Published Web Locationhttps://doi.org/10.1111/gcb.14624
The terrestrial biosphere plays a critical role in mitigating climate change by absorbing anthropogenic CO2 emissions through photosynthesis. The rate of photosynthesis is determined jointly by environmental variables and the intrinsic photosynthetic capacity of plants (i.e. maximum carboxylation rate; V c max 25 ). A lack of an effective means to derive spatially and temporally explicit V c max 25 has long hampered efforts towards estimating global photosynthesis accurately.

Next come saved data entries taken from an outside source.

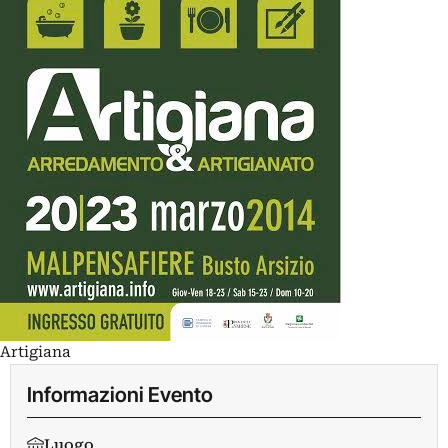
Artigiana
Informazioni Evento
Luogo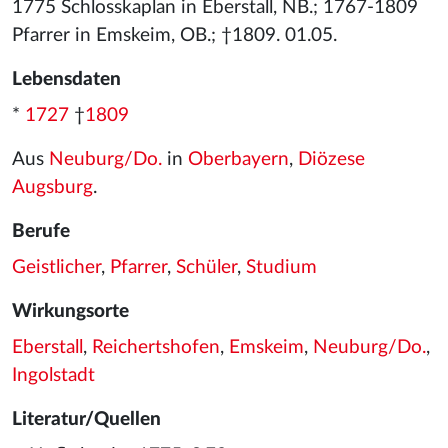
1775 Schlosskaplan in Eberstall, NB.; 1767-1809
Pfarrer in Emskeim, OB.; †1809. 01.05.
Lebensdaten
*
1727
†
1809
Aus
Neuburg/Do.
in
Oberbayern
,
Diözese
Augsburg
.
Berufe
Geistlicher
,
Pfarrer
,
Schüler
,
Studium
Wirkungsorte
Eberstall
,
Reichertshofen
,
Emskeim
,
Neuburg/Do.
,
Ingolstadt
Literatur/Quellen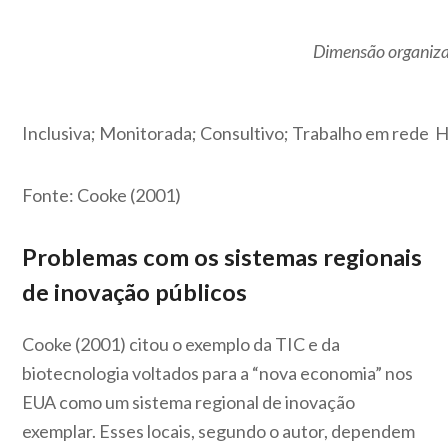
Dimensão organizac
Inclusiva; Monitorada; Consultivo; Trabalho em rede
H
Fonte: Cooke (2001)
Problemas com os sistemas
regionais
de
inovação públicos
Cooke (2001) citou o exemplo da TIC e da
biotecnologia voltados para a “nova economia” nos
EUA como um sistema regional de inovação
exemplar. Esses locais, segundo o autor, dependem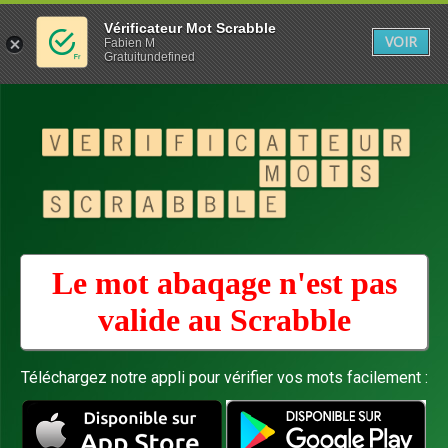
Vérificateur Mot Scrabble
VOIR
Fabien M
Gratuitundefined
Le mot abaqage n'est pas
valide au
Scrabble
Téléchargez notre appli pour vérifier vos mots facilement :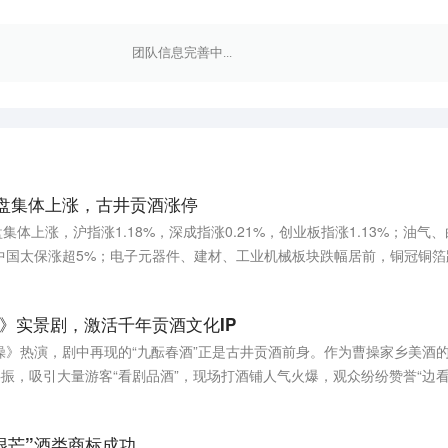
团队信息完善中...
盘集体上涨，古井贡酒涨停
集体上涨，沪指涨1.18%，深成指涨0.21%，创业板指涨1.13%；油气
中国太保涨超5%；电子元器件、建材、工业机械板块跌幅居前，铜冠铜箔
》实景剧，激活千年贡酒文化IP
操》热演，剧中再现的“九酝春酒”正是古井贡酒前身。作为曹操家乡美酒
P共振，吸引大量游客“看剧品酒”，现场打酒铺人气火爆，观众纷纷赞誉“边
年曹操献酒汉献帝，并呈《九酝酒法》，该法2018年获吉尼斯“世界现存
酿造技艺”入选第五批国家级非物质文化遗产代表性名录。此外，明清活态窖池
很芒”酒类商标成功
耕文化的同时，古井贡酒加速国际化：自2014年起开展全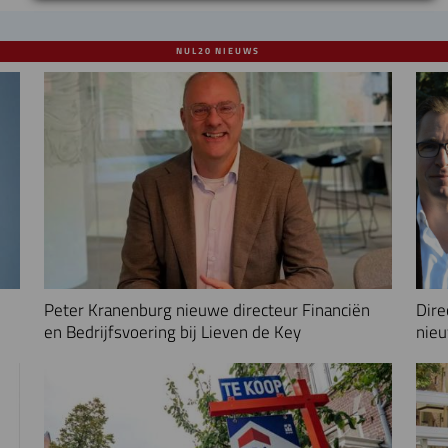
NUL20 NIEUWS
Peter Kranenburg nieuwe directeur Financiën
Dire
en Bedrijfsvoering bij Lieven de Key
nieu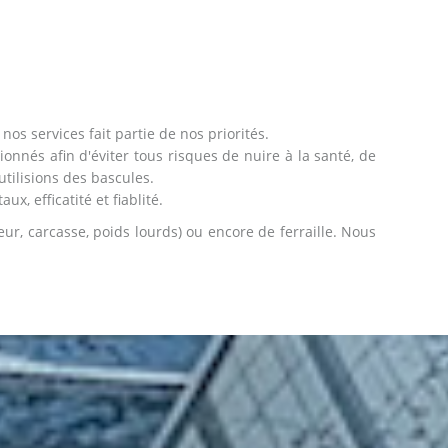
nos services fait partie de nos priorités.
tionnés afin d'éviter tous risques de nuire à la santé, de
tilisions des bascules.
, efficatité et fiablité.
eur, carcasse, poids lourds) ou encore de ferraille. Nous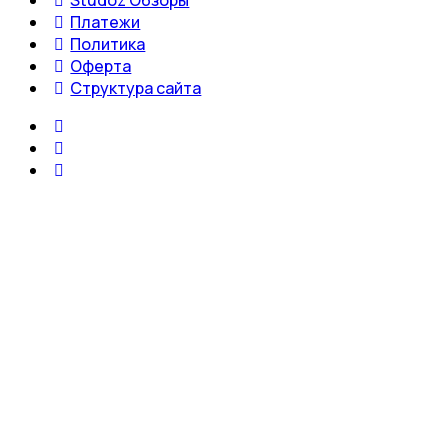
Платежи
Политика
Оферта
Структура сайта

Recent work suggests that leaf chlorophyll content (Chlleaf ) is strongly related to V c max 25 , since Chlleaf and V c max 25 are both correlated with photosynthetic nitrogen content. We used medium resolution satellite images to derive spatially and temporally explicit Chlleaf , which we then used to parameterize V c max 25 within a terrestrial biosphere model. Modelled photosynthesis estimates were evaluated against measured photosynthesis at 124 eddy covariance sites. The inclusion of Chlleaf in a terrestrial biosphere model improved the spatial and temporal variability of photosynthesis estimates, reducing biases at eddy covariance sites by 8% on average, with the largest improvements occurring for croplands (21% bias reduction) and deciduous forests (15% bias reduction). At the global scale, the inclusion of Chlleaf reduced terrestrial photosynthesis estimates by 9 PgC/year and improved the correlations with a reconstructed solar-induced fluorescence product and a gridded photosynthesis product upscaled from tower measurements. We found positive impacts of Chlleaf on modelled photosynthesis for deciduous forests, croplands, grasslands, savannas and wetlands, but mixed impacts for shrublands and evergreen broadleaf forests and negative impacts for evergreen needleleaf forests and mixed forests. Our results highlight the potential of Chlleaf to reduce the uncertainty of global photosynthesis but identify challenges for incorporating Chlleaf in future terrestrial biosphere models.